What Republican lawmakers heard from President Obama’s address to Congress Wednesday night wasn’t the invitation to join him on health reforms he sees as central to America’s well-being, but rather the message that he is prepared to move without them.
“I will continue to seek common ground in the weeks ahead. If you come to me with a serious set of proposals, I will be there to listen,” Mr. Obama said. “But know this: I will not waste time with those who have made the calculation that it’s better politics to kill this plan than improve it.”
In a silent protest, House Republicans waved copies of their own proposed legislation as the president spoke – proposals they say are serious but have not been taken seriously by House leaders or the Obama administration.
The key demand on the Republican side coming out of the president’s speech is more time to work out a bipartisan solution. Congressional leaders and the White House signaled this week that time for that has about run out.
"We’re willing to work with anyone who wants to work with us. I still think there are people on both sides who want to work with us," said presidential adviser David Axelrod, speaking to reporters after the president’s address. "But at the end of the day, this is not just a matter of process, it’s a matter of progress. We’ll do what the situation requires," he added, referring to the possibility that the Senate may resort to a tactic that requires a bare majority vote in order to advance the legislation.
Only one of five congressional panels that have taken up health reform included Republicans in the drafting of an initial bill. The one remaining opportunity for Republicans is the Senate Finance Committee, which now says it will begin to mark up a bill next week with or without a bipartisan deal.
Responding to Obama’s address, Sen. Michael Enzi (R) of Wyoming – one of the so-called Gang of Six, three Democrats and three Republicans working on a bipartisan draft – called on Democratic leaders not to put an “early end” to negotiations.
“The bipartisan talks we’re having in the Finance Committee represent the best chance we have of achieving our shared goals, and I urge Democratic leaders not to close the door on these productive discussions,” said Senator Enzi said, in a statement.
One option for moving a reform bill through the Senate is to use a procedure, called reconciliation, that allows legislation to clear with a simple majority, instead of the 60-vote supermajority that is standard for major legislation in the Senate. Leaders on both sides of the aisle have used it, but reluctantly because the procedure is complicated, risky, and typically incites the minority to be more obstructive on other issues.
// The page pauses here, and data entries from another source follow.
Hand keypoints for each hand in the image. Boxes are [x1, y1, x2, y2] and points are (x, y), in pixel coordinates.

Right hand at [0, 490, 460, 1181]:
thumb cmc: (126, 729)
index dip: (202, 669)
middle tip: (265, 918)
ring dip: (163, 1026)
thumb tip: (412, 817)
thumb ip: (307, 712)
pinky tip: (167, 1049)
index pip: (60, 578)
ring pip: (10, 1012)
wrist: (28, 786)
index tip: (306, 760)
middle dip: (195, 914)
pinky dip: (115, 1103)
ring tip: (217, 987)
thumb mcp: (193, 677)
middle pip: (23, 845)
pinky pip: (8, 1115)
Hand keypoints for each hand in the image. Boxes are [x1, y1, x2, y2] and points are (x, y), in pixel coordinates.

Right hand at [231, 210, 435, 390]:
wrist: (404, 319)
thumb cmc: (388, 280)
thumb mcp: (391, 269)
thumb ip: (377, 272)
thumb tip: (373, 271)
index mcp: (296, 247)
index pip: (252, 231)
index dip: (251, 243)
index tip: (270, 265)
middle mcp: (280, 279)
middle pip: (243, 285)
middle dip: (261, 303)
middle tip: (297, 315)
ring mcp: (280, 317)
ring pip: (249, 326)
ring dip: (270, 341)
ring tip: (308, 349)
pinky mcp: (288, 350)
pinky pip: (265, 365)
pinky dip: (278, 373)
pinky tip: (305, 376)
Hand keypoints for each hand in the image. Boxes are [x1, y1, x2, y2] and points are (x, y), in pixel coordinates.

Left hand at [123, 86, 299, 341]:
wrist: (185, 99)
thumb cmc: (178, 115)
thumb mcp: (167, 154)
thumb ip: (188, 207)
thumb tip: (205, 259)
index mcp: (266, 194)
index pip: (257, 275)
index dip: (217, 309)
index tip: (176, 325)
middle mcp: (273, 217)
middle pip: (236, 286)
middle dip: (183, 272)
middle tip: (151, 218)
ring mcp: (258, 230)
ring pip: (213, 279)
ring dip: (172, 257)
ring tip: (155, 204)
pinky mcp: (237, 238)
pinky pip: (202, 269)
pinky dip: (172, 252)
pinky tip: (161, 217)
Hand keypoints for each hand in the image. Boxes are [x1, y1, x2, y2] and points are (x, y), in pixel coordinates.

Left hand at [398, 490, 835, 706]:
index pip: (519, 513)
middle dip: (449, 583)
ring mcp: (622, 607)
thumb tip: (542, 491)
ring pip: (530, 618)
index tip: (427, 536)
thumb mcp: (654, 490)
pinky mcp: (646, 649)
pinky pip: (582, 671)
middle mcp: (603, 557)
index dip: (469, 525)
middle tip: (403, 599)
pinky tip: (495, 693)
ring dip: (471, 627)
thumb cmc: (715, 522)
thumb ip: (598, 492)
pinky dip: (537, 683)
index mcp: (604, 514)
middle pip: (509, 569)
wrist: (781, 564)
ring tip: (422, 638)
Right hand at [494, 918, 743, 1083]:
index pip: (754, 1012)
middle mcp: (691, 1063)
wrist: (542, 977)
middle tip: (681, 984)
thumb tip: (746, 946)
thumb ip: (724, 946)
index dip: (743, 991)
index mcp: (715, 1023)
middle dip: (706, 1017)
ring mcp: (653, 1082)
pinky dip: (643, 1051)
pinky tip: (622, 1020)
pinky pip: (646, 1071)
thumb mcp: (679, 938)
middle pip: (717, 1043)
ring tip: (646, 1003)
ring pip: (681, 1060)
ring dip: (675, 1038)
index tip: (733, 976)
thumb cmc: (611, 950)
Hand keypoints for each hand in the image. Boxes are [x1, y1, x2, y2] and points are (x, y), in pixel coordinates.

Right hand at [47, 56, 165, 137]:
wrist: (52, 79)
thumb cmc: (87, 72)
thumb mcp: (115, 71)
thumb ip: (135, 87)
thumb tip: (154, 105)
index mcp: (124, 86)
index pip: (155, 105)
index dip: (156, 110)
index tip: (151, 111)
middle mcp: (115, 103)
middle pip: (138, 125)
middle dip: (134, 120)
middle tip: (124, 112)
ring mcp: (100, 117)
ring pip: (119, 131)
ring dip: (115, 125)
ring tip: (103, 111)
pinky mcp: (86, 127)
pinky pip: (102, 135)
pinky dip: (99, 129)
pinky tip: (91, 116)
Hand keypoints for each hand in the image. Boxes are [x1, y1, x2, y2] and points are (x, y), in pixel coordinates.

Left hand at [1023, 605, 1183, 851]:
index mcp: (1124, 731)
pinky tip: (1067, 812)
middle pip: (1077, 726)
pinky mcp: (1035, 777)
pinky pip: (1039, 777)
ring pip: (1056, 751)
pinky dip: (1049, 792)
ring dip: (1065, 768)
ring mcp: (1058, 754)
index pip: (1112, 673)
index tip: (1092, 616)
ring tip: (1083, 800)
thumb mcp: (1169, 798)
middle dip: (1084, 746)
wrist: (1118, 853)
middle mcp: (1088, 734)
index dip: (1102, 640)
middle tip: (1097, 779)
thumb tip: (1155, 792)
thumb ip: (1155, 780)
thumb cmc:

Obama pointedly backed several GOP themes in his prime-time speech. For Americans who can’t get insurance today because they are diagnosed with pre-existing medical conditions, he cited a proposal by presidential rival John McCain, a senator from Arizona, to protect them against financial ruin.
“This was a good idea when Senator John McCain proposed it in the campaign. It’s a
good idea now, and we should all embrace it,” Obama said.
In a nod to GOP calls for tort reform, Obama backed a Bush administration proposal to authorize demonstration projects to test whether doctors' efforts to avoid malpractice suits are inflating healthcare costs.
“It’s a good idea, and I am directing my secretary of Health and Human Services to move forward on this initiative today,” he said.
But what GOP lawmakers took away from the speech were the president’s references to scare tactics, bogus claims, partisan spectacles, and lies, directed at them. And at least one took umbrage at Obama's statement that the reforms he is seeking would not grant health insurance to illegal immigrants.
“The president obviously said some good things, but this was a more partisan and strident speech than I had hoped for,” said Rep. David Dreier of California, the top Republican on the House Rules Committee.